Fires in Brazil Impacting Sugar Supply Chain, Prices
Two of the largest sugar and ethanol producers in Brazil late on Monday disclosed initial estimates of damages from fires that have burned sugarcane fields in the country’s top state for sugar production. As a result, sugar prices have surged by 4.2% and the fires have disrupted the entire supply chain.
Brazil’s largest sugar group Raizen SA (RAIZ4.SA) estimated that about 1.8 million tons of its sugarcane, including what it sources from suppliers, had been affected by the fires, or about 2% of the total expected for its 2024/25 crop. Another large Brazilian sugar and ethanol producer, Sao Martinho (SMTO3.SA), opens new tab said on Monday in a securities filing that 20,000 hectares of its sugarcane were impacted by the fires.

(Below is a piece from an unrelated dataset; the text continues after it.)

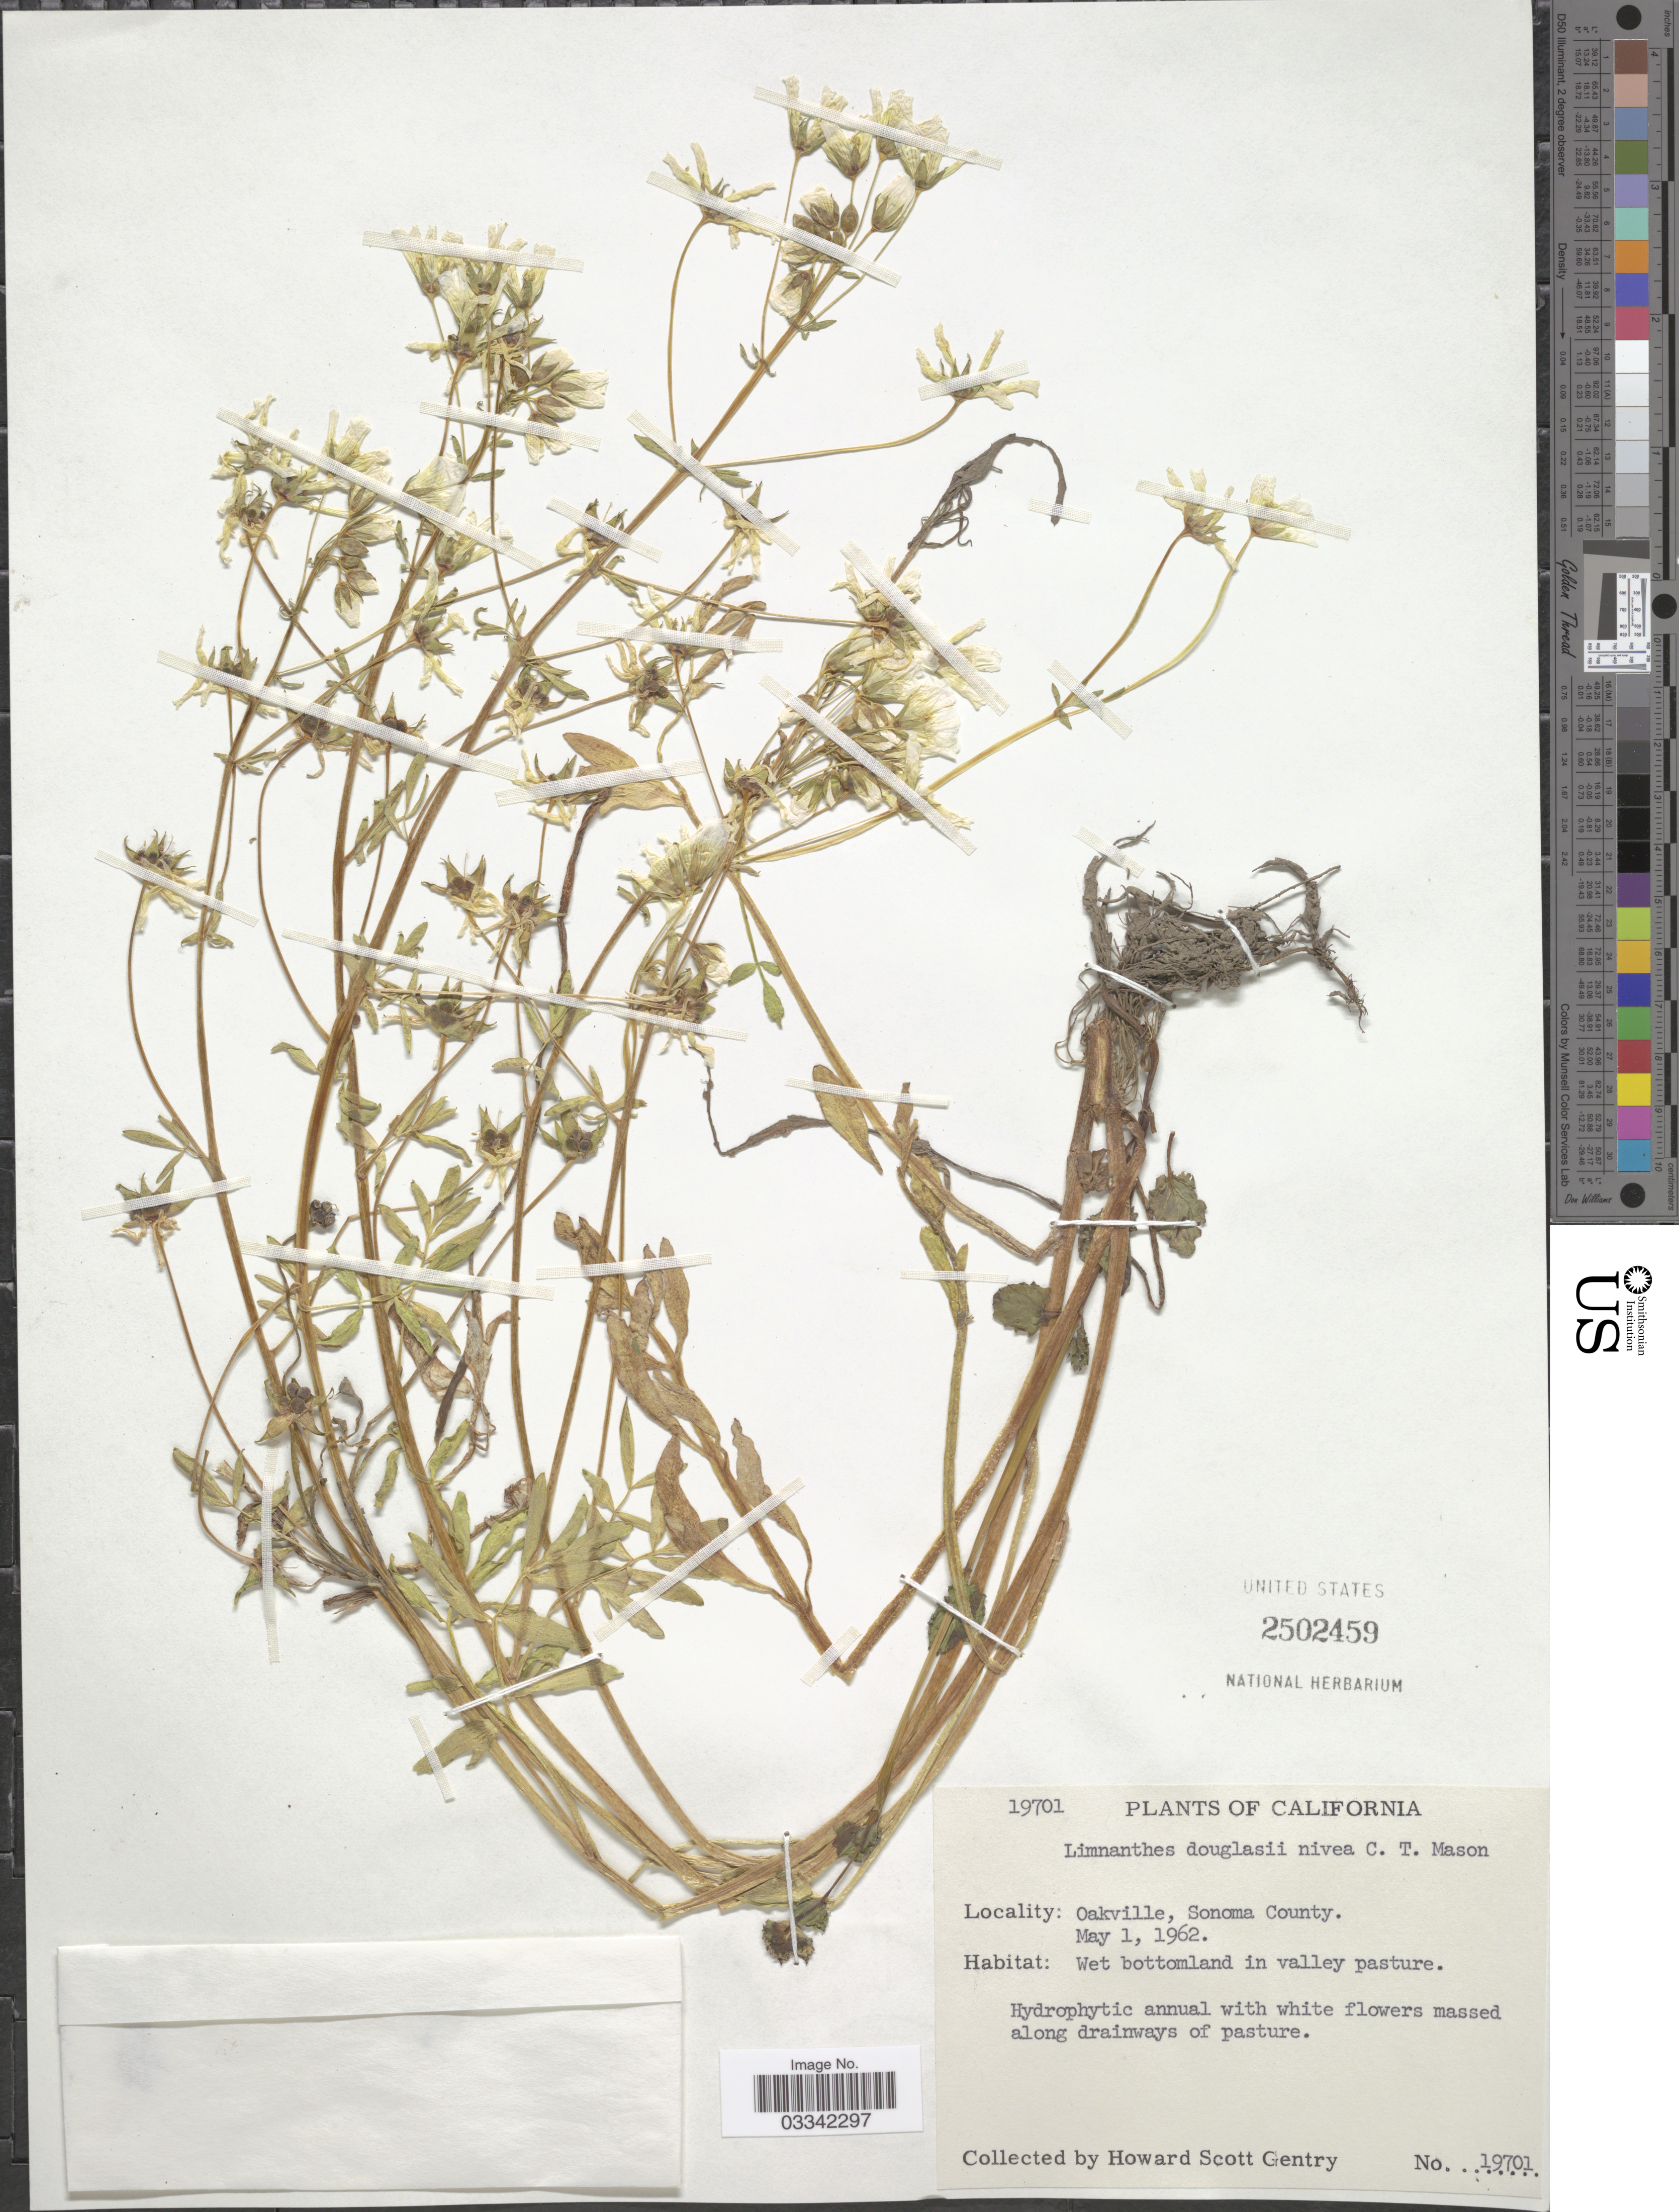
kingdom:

Four men have been arrested on suspicion of setting the fires, which spread quickly amid extremely dry conditions across thousands of hectares of cane fields, burning into the weekend in Sao Paulo state, the largest sugar producing state in the world’s top producer and exporter of the sweetener. Sao Paulo said there were no more active fires in sugarcane fields in the state on Monday, but dozens of municipalities were still on high alert for fires.
Although the direct land hit from the fires is small, experts said that mills will still lose sugar production from those burned fields next year. Sugarcane is usually allowed to regrow five times before it is replanted at a significant cost to the producer, (AgNews.) Some of the fires destroyed fields that had already been harvested.